Ihr Gesprächspartner hatte sicher Spaß, und offenbar sprach er kein Spanisch, sonst würde sie sicher nicht nur in ihrer Muttersprache fluchen. So wütend sie auch war, sollte der nicht unbedingt wissen, wie sie ihn gerade betitelte.

Rico überlegte kurz. Heute war einer der gestrichenen Tage in der Wäscherei. Klar also, dass sie zu Hause war. Aber ihre aktuelle Stimmung ließ sogar die Pflanzen eingehen, es war also etwas schief gegangen.

Schon wieder.

Er hatte seine Mutter schon oft so streiten hören, also wusste er auch genau, wann sie ihren hitzigen Monolog beendet hatte und den Hörer auf das Telefon schlagen wollte. Sie schimpfte noch ein letztes Mal, dann wirbelte sie herum und er drückte die Gabel für sie herunter.

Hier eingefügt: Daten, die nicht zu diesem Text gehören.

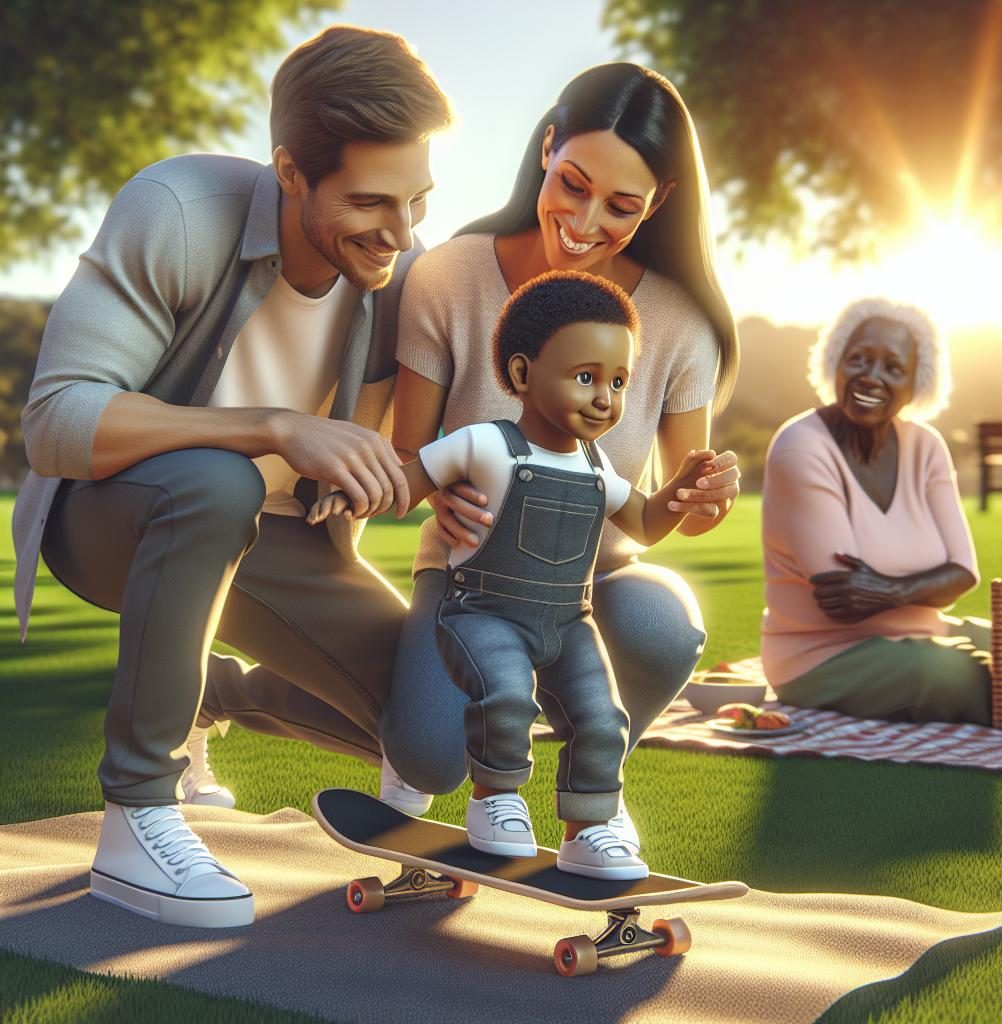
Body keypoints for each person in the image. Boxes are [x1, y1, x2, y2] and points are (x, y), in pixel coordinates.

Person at [12, 25, 452, 927]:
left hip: (272, 539)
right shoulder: (176, 207)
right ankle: (137, 812)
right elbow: (55, 424)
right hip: (117, 518)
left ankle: (216, 690)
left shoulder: (396, 271)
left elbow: (360, 454)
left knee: (439, 734)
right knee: (219, 481)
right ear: (290, 173)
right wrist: (274, 429)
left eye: (418, 202)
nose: (402, 235)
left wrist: (347, 491)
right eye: (372, 202)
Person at [378, 63, 742, 846]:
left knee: (663, 627)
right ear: (547, 147)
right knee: (431, 757)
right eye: (573, 183)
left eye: (621, 206)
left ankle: (592, 800)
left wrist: (700, 497)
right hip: (470, 577)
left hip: (592, 578)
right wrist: (435, 490)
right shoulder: (448, 276)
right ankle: (456, 751)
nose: (583, 221)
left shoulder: (681, 325)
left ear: (660, 203)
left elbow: (662, 513)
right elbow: (403, 460)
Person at [310, 271, 716, 879]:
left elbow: (646, 524)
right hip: (481, 614)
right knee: (505, 698)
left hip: (567, 621)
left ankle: (588, 828)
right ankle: (493, 801)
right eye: (586, 378)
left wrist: (679, 493)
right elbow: (406, 481)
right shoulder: (484, 445)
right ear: (523, 376)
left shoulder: (595, 463)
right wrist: (351, 497)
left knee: (601, 716)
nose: (605, 397)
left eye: (619, 381)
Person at [760, 297, 991, 725]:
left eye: (893, 368)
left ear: (918, 382)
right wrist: (927, 586)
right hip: (823, 657)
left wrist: (887, 589)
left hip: (921, 632)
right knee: (964, 674)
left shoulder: (927, 447)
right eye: (859, 360)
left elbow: (963, 572)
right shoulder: (801, 447)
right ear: (836, 362)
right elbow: (843, 599)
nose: (871, 378)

»¡Por Dios! Rico, hast du mich erschreckt.«

»Hey Mom.«

Sie stutzte, als sie ihn ansah, denn von dem blaue Auge hatte sie ja noch gar nichts gewusst. Nun, auch egal. Das würde er noch eine Weile mit sich herumtragen, so lange konnte er sich kaum vor ihr verstecken.

»Was, um Himmelwillen, ist denn mit dir passiert?«

Und warum fragte ihn das heute wirklich jeder, dem er begegnete? War doch offensichtlich, dass er eins auf die Schnauze gekriegt hatte.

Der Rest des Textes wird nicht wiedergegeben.